Just about every consistently profitable forex trader uses a trade plan and follows it in a disciplined way. Accordingly, this successful trading mindset represents a key forex trading guide post that you will want to emulate as you grow as a forex trader.

Many profitable traders use relatively simple technical analysis techniques and rules that they incorporate into their trading plan. Perhaps they might observe classic chart patterns in the process of forming, or they might look for trading signals on various technical indicators.

Initial Trading Plan Preparation

Novice forex traders will probably want to either obtain some mentoring or a trading system from a more experienced trader to get a sense for how such trading plans should operate in practice.

They might also benefit from studying technical analysis and how it can help you generate trading signals and set take profit and stop loss levels. Some traders also perform a fundamental analysis review or have a plan for trading the volatility that commonly occurs over major news releases or at the market opening.

Once you understand the basics of how the forex market works and how to generate trading signals, coming up with a forex trading plan can actually be quite a simple initial process.

You can also later refine your plan after developing some more experience with operating under a trading plan and have the opportunity to see where problems might arise.

The main characteristic that you will want to achieve with your trade plan will be an objective way to trade the forex market that will help you remove the emotional element from your trading activities.

Elements of a Basic Forex Trading Plan
You will first want to set up a number of clear and objective rules in your trading plan that you intend to operate under when trading.
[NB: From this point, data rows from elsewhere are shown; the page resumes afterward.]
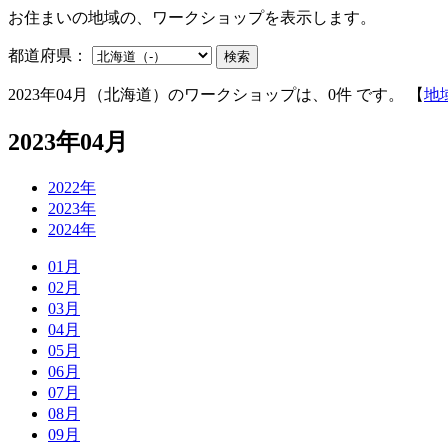
お住まいの地域の、ワークショップを表示します。
都道府県：
検索
2023年04月（北海道）のワークショップは、0件 です。 【
地
2023年04月
2022年
2023年
2024年
01月
02月
03月
04月
05月
06月
07月
08月
09月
Ideally, these rules should tell you:

(1) What observables to watch for trading signals.

(2) When to get into the market.

(3) When to exit the market at either a profit or a loss.
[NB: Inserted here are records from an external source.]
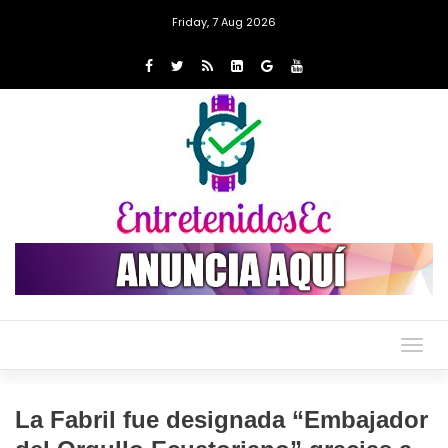
Friday, 7 Aug 2026
Togg
navig
La Fabril fue designada “Embajador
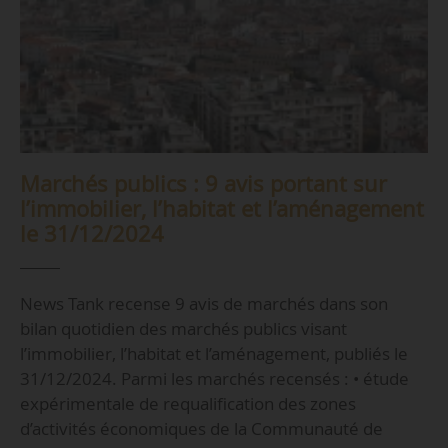
Marchés publics : 9 avis portant sur
l’immobilier, l’habitat et l’aménagement
le 31/12/2024
News Tank recense 9 avis de marchés dans son
bilan quotidien des marchés publics visant
l’immobilier, l’habitat et l’aménagement, publiés le
31/12/2024. Parmi les marchés recensés : • étude
expérimentale de requalification des zones
d’activités économiques de la Communauté de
(4) How large your trading positions should be.

The plan does not have to be complex, and you may find it considerably easier to maintain discipline and execute the trading plan if it has relatively simple rules.

Of course, you will want to write down each one of your trading plan rules in detail to provide you with something to refer to when you are trading. Many traders use a decision tree schematic diagram incorporating their trading plan's rules to assist them in making prompt decisions.

Time is Money When Trading Forex
Time really is money when it comes to trading forex, so you will need to be fully prepared to understand your trading plan's signals and execute them quickly when they arise.

Since the forex market often moves quickly, the importance of being able to make decisions rapidly cannot be overemphasized. You will basically need to be able to pull the trigger on any trade that your system signals as soon as possible in order to avoid missing valuable trading opportunities.

Many traders use a decision tree schematic diagram incorporating their trading plan's rules to assist them in making prompt trading decisions.

Money Management Considerations
Certainly, developing clear and objective trading signals is going to be an important part of your trading plan.

Nevertheless, another key part of your trading plan will need to involve having an appropriate position-sizing methodology and a sound risk-management strategy to keep losses at a minimum so that you can survive a losing trade to trade another day.

These important money management considerations need to form a part of just about any trading plan for it to have the potential for creating long term profitability for your trading portfolio.